Embodiments of the downhole tool 126 can implement portions of the rotation timer 306, decoder 308, and/or command actuator 310 using dedicated circuitry (e.g., dedicated circuitry implemented in an discrete or integrated circuit). Some embodiments may use a combination of dedicated circuitry and a processor executing suitable software. For example, some portions of the downlink receiver 128 may be implemented using a processor or hardware circuitry. Selection of a hardware or processor/software implementation of embodiments is a design choice based on a variety of factors, such as cost, time to implement, and the ability to incorporate changed or additional functionality in the future.

FIG. 5 shows a block diagram of an embodiment of the downhole tool 126 that includes a processor based downlink receiver 128 in accordance with principles disclosed herein. The downhole tool 126 of FIG. 5 includes the motion sensors 302 and tool components 312 as described with regard to FIG. 3. The downhole tool 126 of FIG. 5 also includes a processor 502, storage 504, and a battery 506. The battery 506 provides power to the processor 502 and other components of the downhole tool 126.

The processor 502 is a device that executes instructions to perform the command actuation, command decoding, and/or timing functions of the downhole tool 126. Suitable processors include, for example, general-purpose microprocessors, digital signal processors, and microcontrollers. Processor architectures generally include execution units (e.g., fixed point, floating point, integer, etc.), storage (e.g., registers, memory, etc.), instruction decoding, peripherals (e.g., interrupt controllers, timers, direct memory access controllers, etc.), input/output systems (e.g., serial ports, parallel ports, etc.) and various other components and sub-systems.

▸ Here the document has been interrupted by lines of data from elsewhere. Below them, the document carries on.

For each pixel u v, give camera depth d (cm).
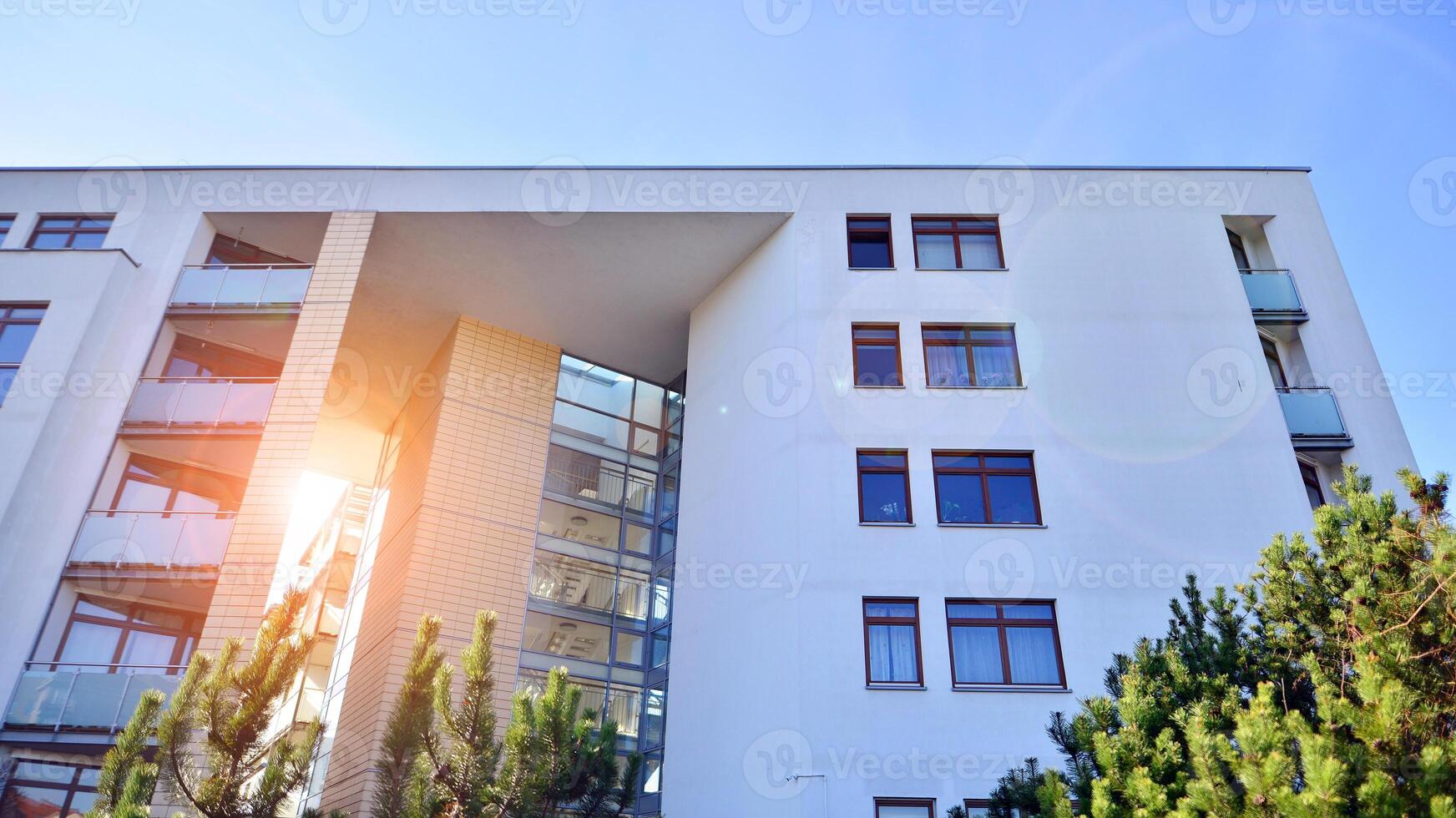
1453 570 713
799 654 1488
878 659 1505
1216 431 1702
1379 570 781
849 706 1451
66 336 1667
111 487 1661
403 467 2262
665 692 2017
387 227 1944
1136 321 1809
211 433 1686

The storage 504 is a computer-readable storage device that stores instructions to be executed by the processor 502. When executed, the instructions cause the processor 502 to perform the various downhole tool control operations disclosed herein. A computer readable storage device may include volatile storage such as random access memory, non-volatile storage (e.g., FLASH storage, read-only-memory, etc.), or combinations thereof. Instructions stored in the storage 504 may cause the processor 502 identify rotation and/or axial motion based on signals 314, to measure the times of rotation/non-rotation/axial motion intervals, to identify commands/parameters transferred based on the measured times, and to execute the identified commands or apply the identified parameters.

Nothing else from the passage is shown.